My first week of graduate school was a roller coaster of schizophrenia. I left work early on Monday and headed to campus to visit the bookstore and get my new UCard (my previous one had a picture from 6 years (!) ago when I first entered the U). That was all good. Then I went to class.
After class I felt super overwhelmed. Not necessarily by the class itself, but by everything. My utter non-excitement for the class, Urban and Regional Analysis, and the teacher. My work schedule interfering with my school schedule, my school schedule interfering with my work schedule. Fear that I would have to drop a class and then I'd be even more behind. The only thing that got me through Monday night was Rumbi and a Chuck rerun on t.v.
Then Tuesday came. I took the bus to school (less than 10 minutes!), and super enjoyed my class, City and Profession, and the teacher. Things were looking up and I was feeling exciting. I talked with a girl who was in her last semester and she gave me some good tips. I went home feeling really good about everything.

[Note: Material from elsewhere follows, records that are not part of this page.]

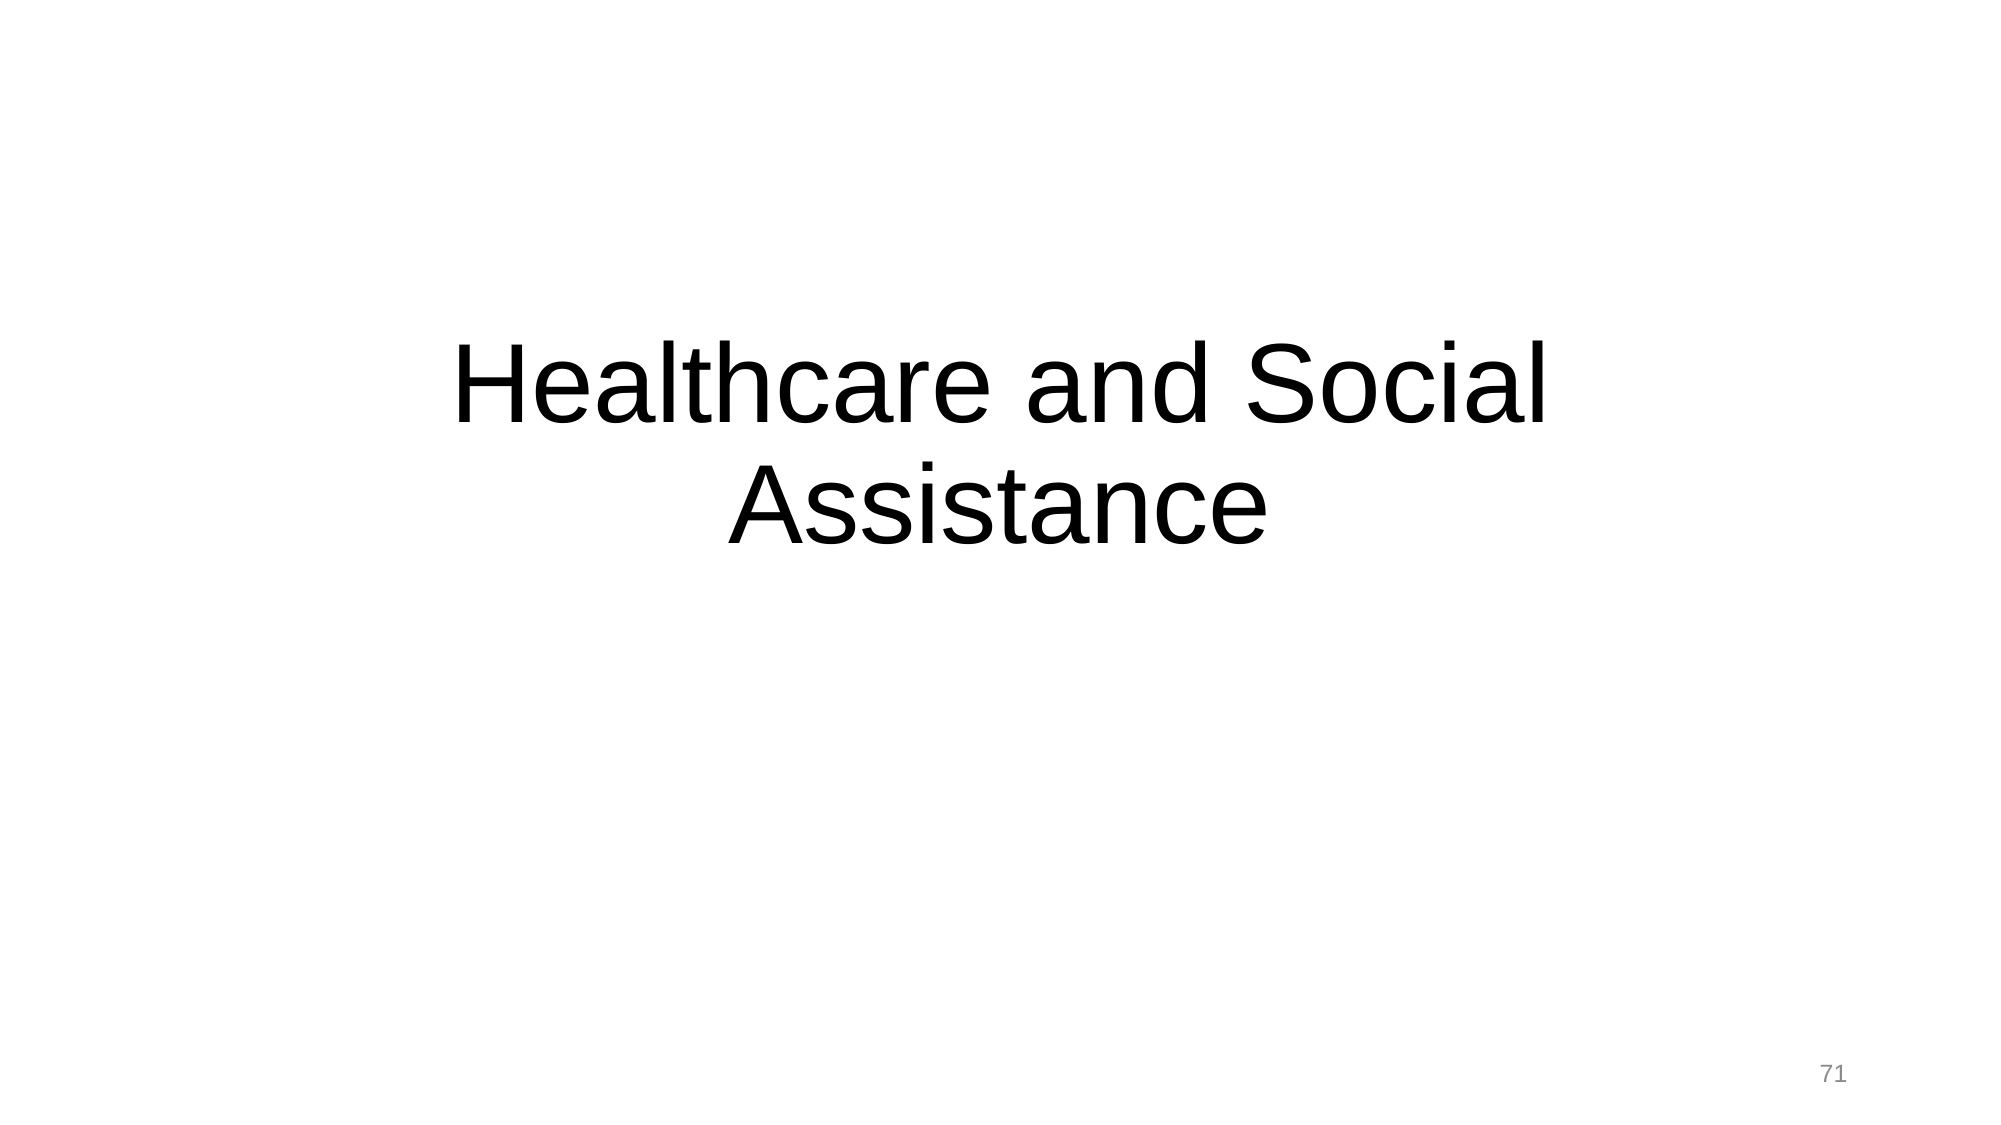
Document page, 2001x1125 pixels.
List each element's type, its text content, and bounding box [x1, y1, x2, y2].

title Healthcare and Social Assistance [249, 184, 1750, 576]
slide_number 71 [1412, 1042, 1863, 1103]
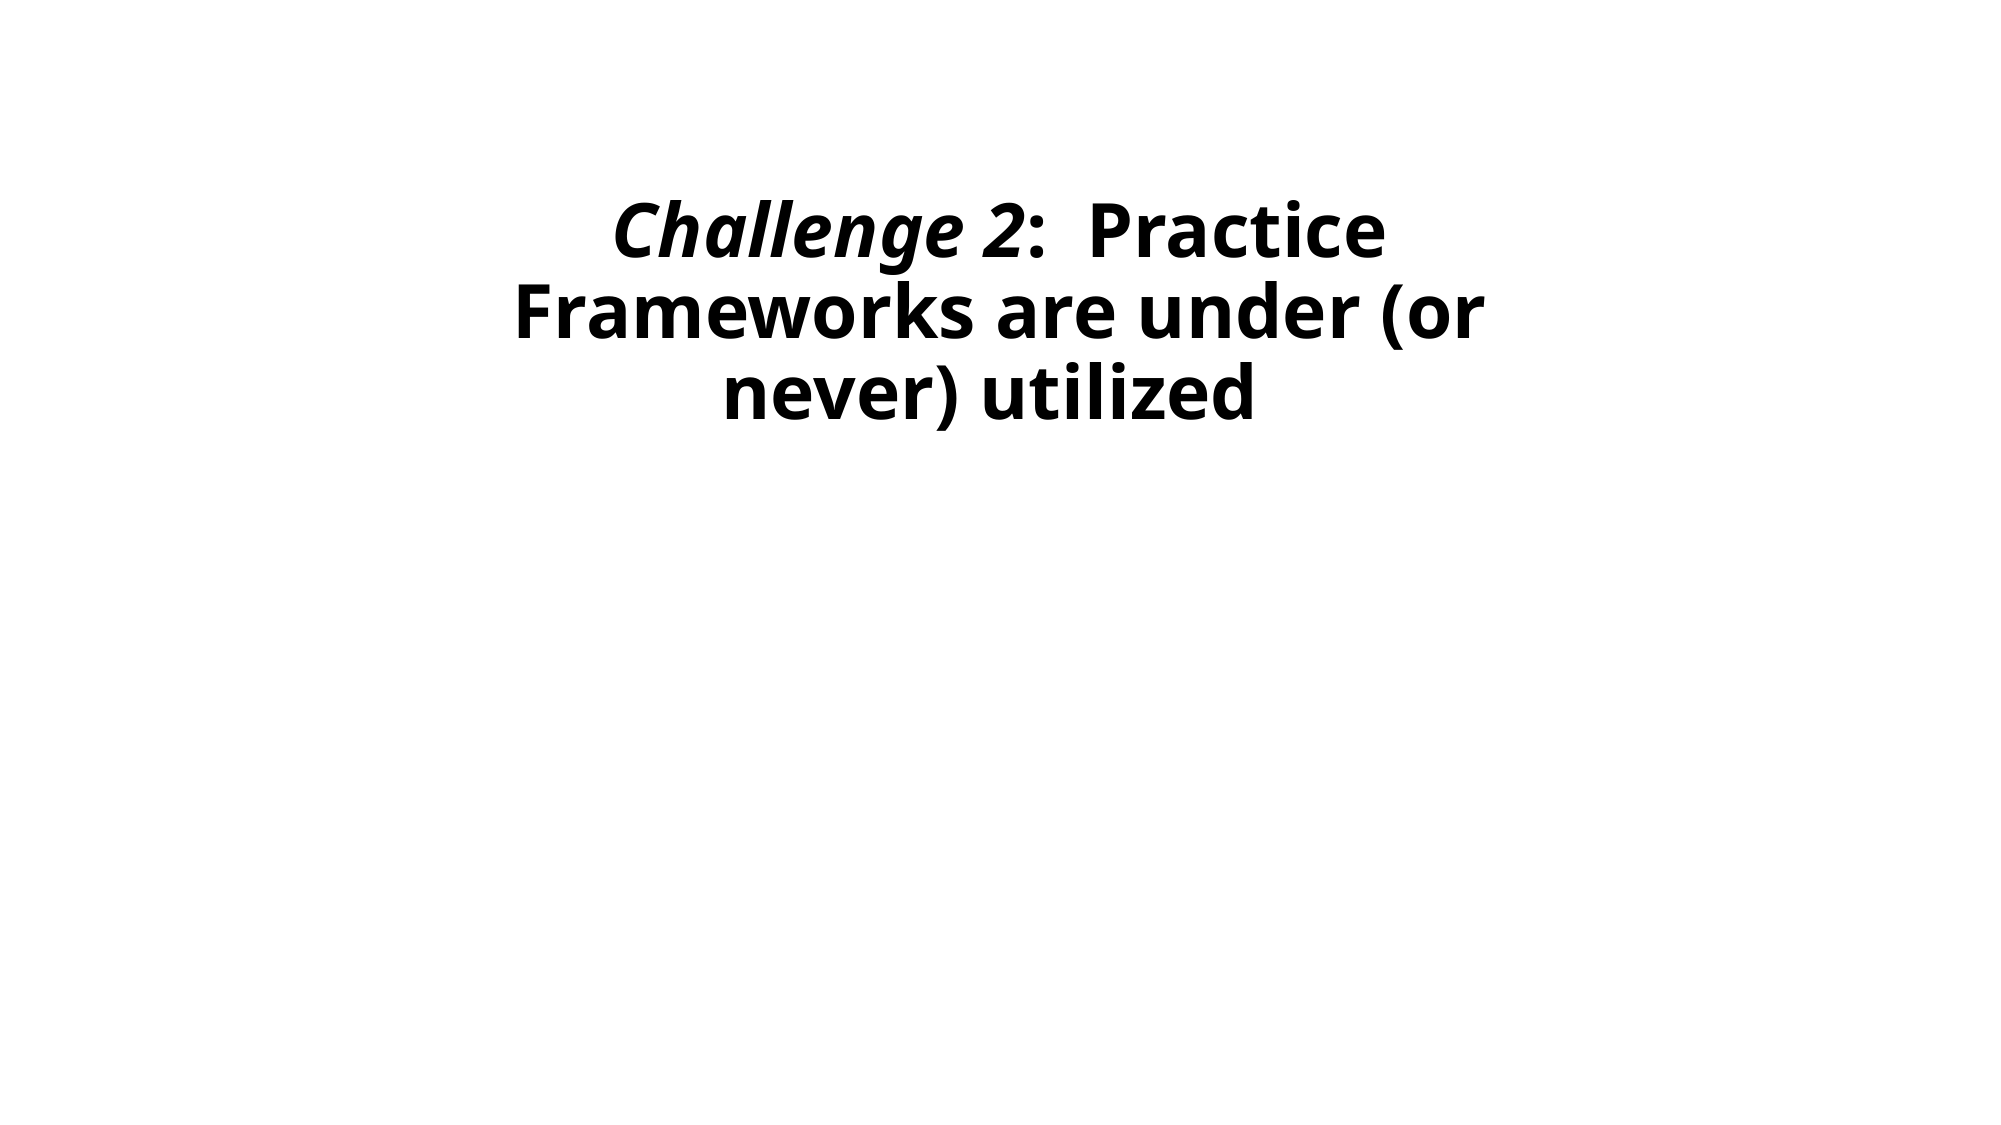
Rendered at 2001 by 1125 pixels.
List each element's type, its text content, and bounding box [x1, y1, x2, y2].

title Challenge 2: Practice Frameworks are under (or never) utilized [377, 184, 1623, 615]
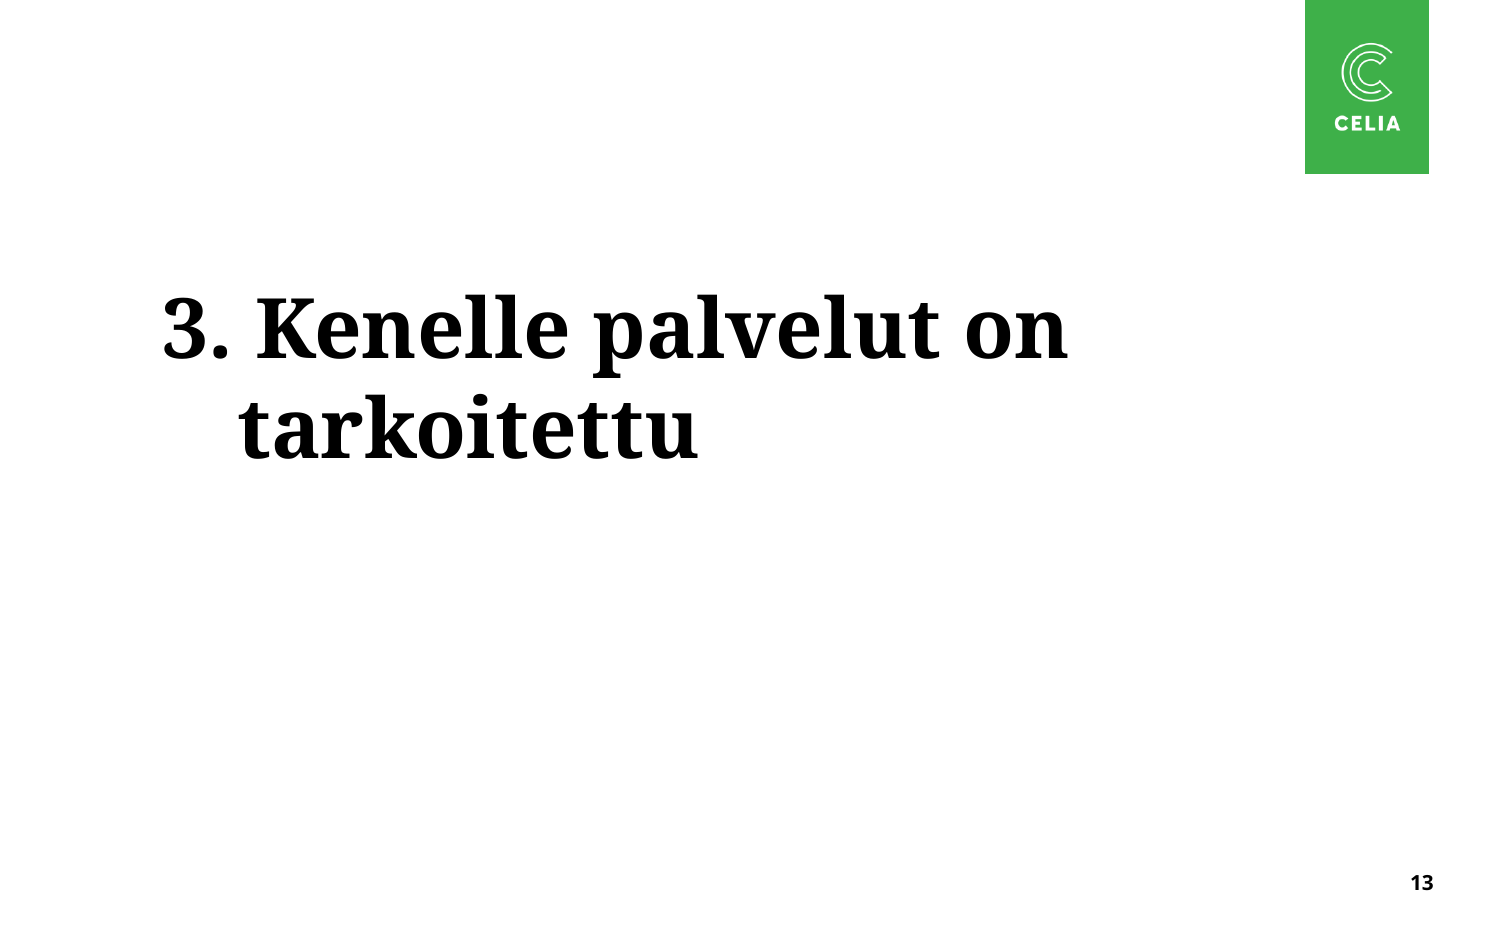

Until my Planning Theory/Ethics class Wednesday night, which sucked any sort of excitement out of me and replaced it with sheer dread. I've heard from numerous students to avoid this teacher like the plague, but unfortunately I need this class and no one else teaches it. And the class I could substitute it with most definitely didn't fit in with my work schedule. It sorta bummed me out.
I dropped the class I was not excited for (which is an either/or class and luckily I think the other one is more me) and added GIS for Planning. Even though this class takes up my Thursday night, I'm excited for it. First of all, I've taken a couple GIS classes already which should be helpful. And second, my teacher is quirky and cool. He uses interesting words and has a unique approach to GIS that I find him quite refreshing.
So week one down. Hopefully my emotions will even out as the semester goes on.